Trust-deeds are a little-known but long-established investment niche popular with private lenders, and many Self-Directed IRA owners.
In a trust deed loan, a Self-Directed IRA owner would make a private loan to a borrower with the loan secured by some specific collateral – generally in the form of real estate. However, the market isn’t just individuals and their retirement accounts. Pension funds and other institutions seeking to diversify their portfolios against stock market and bond market risk also frequently allocate a portion of their portfolios to trust-deed loans.
The difference between a straight-ahead secured mortgage and a trust-deed loan is that in the latter, the deed is physically given to a third party, with instructions on what is to be done with the deed in the event of a default, or in the event the loan is paid off. Loans can be of any length, but terms of 1-3 years are common.
This lending structure is commonly used in Alaska, Arizona, California, Colorado, Idaho, Illinois, Mississippi, Missouri, Montana, North Carolina, Tennessee, Texas, Virginia and West Virginia.
For Self-Directed IRA owners willing to take on concentrated positions, and possibly become instant landlords in the event of a loan default, trust deed investments can be a viable way to eke out much more income yield out of their investment compared to other fixed income alternatives. For example, while 2-year treasury yields have tumbled to 0.787 percent, as of this writing, trust deed borrowers frequently pay anywhere from 5 to 10 percent yields and sometimes more, depending on the nature of the investment and the collateral put up.

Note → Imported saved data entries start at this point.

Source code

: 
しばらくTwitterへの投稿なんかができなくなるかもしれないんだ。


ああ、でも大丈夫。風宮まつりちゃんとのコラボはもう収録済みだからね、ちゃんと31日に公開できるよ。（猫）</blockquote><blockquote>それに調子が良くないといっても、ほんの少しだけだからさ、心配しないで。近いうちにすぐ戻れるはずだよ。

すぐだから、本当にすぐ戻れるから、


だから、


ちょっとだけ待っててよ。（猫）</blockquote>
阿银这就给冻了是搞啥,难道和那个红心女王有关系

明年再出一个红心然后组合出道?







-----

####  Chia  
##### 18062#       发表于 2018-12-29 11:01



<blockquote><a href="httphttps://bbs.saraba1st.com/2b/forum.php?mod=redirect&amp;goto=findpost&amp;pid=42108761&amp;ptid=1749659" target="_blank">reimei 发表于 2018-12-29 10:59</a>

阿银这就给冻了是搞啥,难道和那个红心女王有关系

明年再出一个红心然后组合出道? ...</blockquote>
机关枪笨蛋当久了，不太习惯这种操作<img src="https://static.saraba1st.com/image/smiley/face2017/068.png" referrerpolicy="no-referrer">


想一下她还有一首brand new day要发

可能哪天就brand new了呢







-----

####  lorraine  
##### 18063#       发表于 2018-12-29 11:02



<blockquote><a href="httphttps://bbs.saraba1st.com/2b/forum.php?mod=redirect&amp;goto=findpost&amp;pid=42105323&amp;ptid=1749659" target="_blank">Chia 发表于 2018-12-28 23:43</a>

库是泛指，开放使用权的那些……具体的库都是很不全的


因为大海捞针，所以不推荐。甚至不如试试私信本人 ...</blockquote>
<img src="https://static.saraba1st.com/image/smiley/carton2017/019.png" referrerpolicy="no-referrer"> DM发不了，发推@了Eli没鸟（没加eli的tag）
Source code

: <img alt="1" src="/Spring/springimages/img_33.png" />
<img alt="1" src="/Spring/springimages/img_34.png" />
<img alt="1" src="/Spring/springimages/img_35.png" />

There are seven essential elements to trust deed lending that Self-Directed IRA investors should understand:
- Market value and equity in the property put up as collateral
- The knowledge and experience of the mortgage loan broker
- The financial standing and credit worthiness of the buyer
- The escrow process involving the funding of the loan or the purchase of the promissory note
- Documents and instructions describing and securing the loan or purchase of the promissory note
- Loan servicing provisions, authority and compensation
- Recovering your investment in the event of default.
Each of these essential elements is discussed in more detail in this publication from the California Department of Real Estate.
If you are using capital from a Self-Directed IRA, 401(k), SEP or SIMPLE, you should be aware of the required minimum distribution rules. Trust deed lending can offer good yields, and the security offered by the underlying real estate can make the asset class very attractive for patient investors. But these notes are usually very illiquid. Most Self-Directed IRA investors interested in trust deed lending should not rely on the principal from these assets to meet required minimum distributions or to meet short-term living expenses. However, regular interest payments usually help a great deal with the living expense and RMD issues.
Self-Directed IRAs Are Ideal For Trust Deed Investing
Self-Directed IRAs are usually excellent vehicles for trust deed IRAs because there is no tax consequence to income generated within these accounts until you actually pull the money out. Since the income generated by trust deed investments is normally taxable as ordinary income, the tax efficiency of the type of account you use is important.
To get started, open an account with American IRA, LLC, at www.americanira.com. Feel free to call us at 866-7500-IRA(472) for any information or assistance you may need.
Once you have funded your account, find a willing borrower, agree on an interest rate and collateral, and have your attorneys or a trust deed investment company set up the documents with the escrow company.
Then tell us where you need us to wire the money in order to fund the loan.
It’s important to have all interest payments go back to the IRA. So inform your borrower or escrow company to send those funds to us to credit your account. Otherwise you may cause an accidental distribution, resulting in unwanted taxes and penalties.
If you require income or distributions from your IRA, notify us and we will promptly send those funds to you, with all documentation fully compliant with tax law.